▶ [PROBLEM TO WORK ON]:
Revise the listing from its start through the line containing "The beaker reads 450" by replacing "beaker" with "measuring cup" and leaving all else unchanged. Omit the pictures from your answer.

Data records:
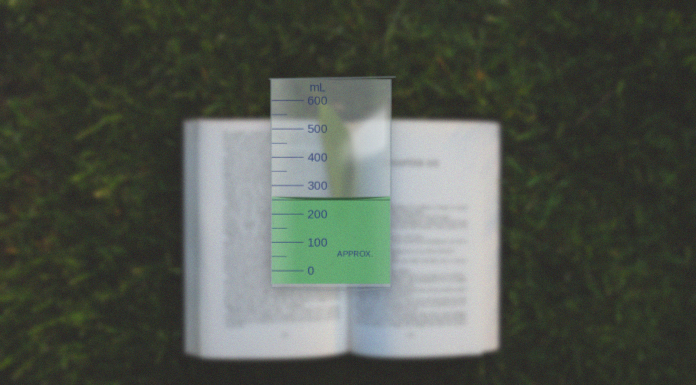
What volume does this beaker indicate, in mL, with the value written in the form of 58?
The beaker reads 250
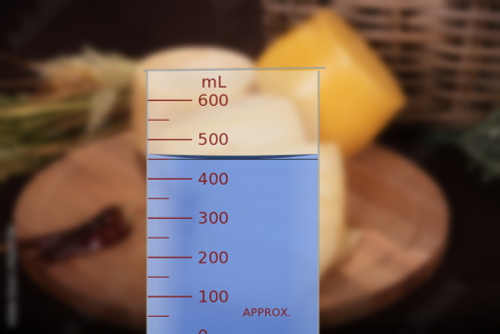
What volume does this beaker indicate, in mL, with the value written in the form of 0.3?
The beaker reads 450
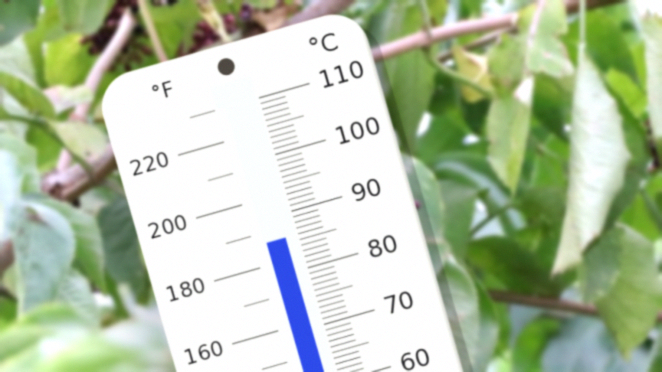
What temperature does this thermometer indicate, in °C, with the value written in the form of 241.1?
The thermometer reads 86
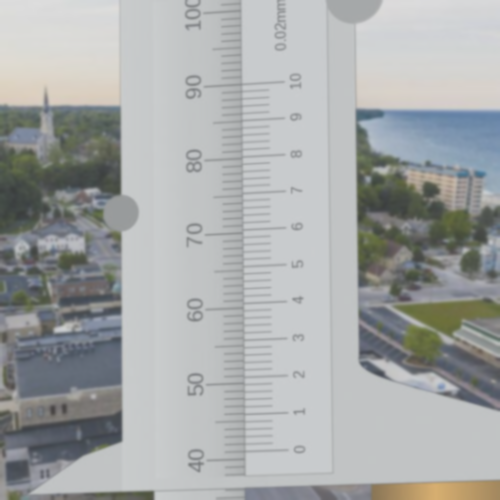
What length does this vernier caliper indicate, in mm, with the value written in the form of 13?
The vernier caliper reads 41.0
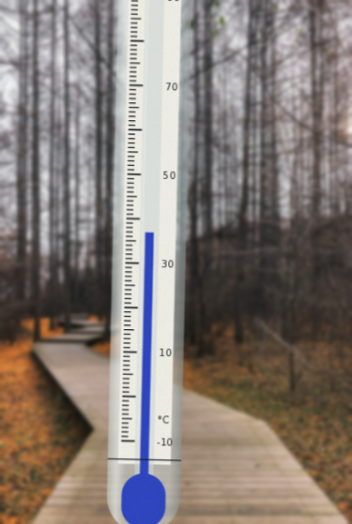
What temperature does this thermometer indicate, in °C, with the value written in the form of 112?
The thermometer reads 37
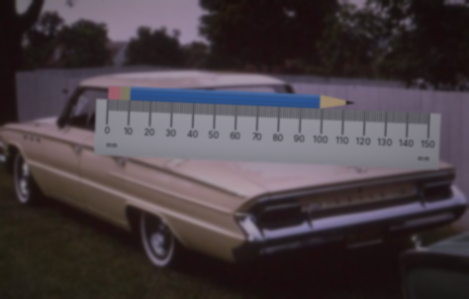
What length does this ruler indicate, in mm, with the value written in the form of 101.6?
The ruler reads 115
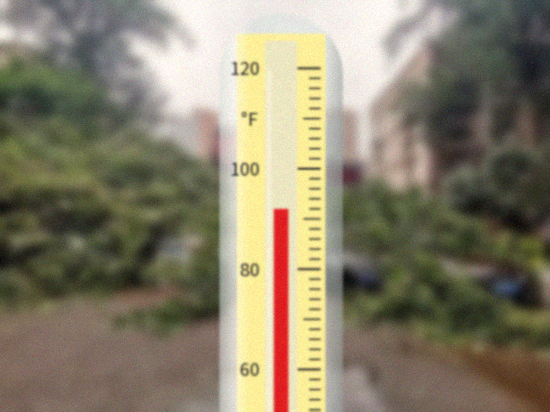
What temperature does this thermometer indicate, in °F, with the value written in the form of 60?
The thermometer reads 92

▶ [FINISHED TASK]:
What volume does this measuring cup indicate, in mL, with the value written in the form of 58?
The measuring cup reads 250
What volume does this measuring cup indicate, in mL, with the value written in the form of 0.3?
The measuring cup reads 450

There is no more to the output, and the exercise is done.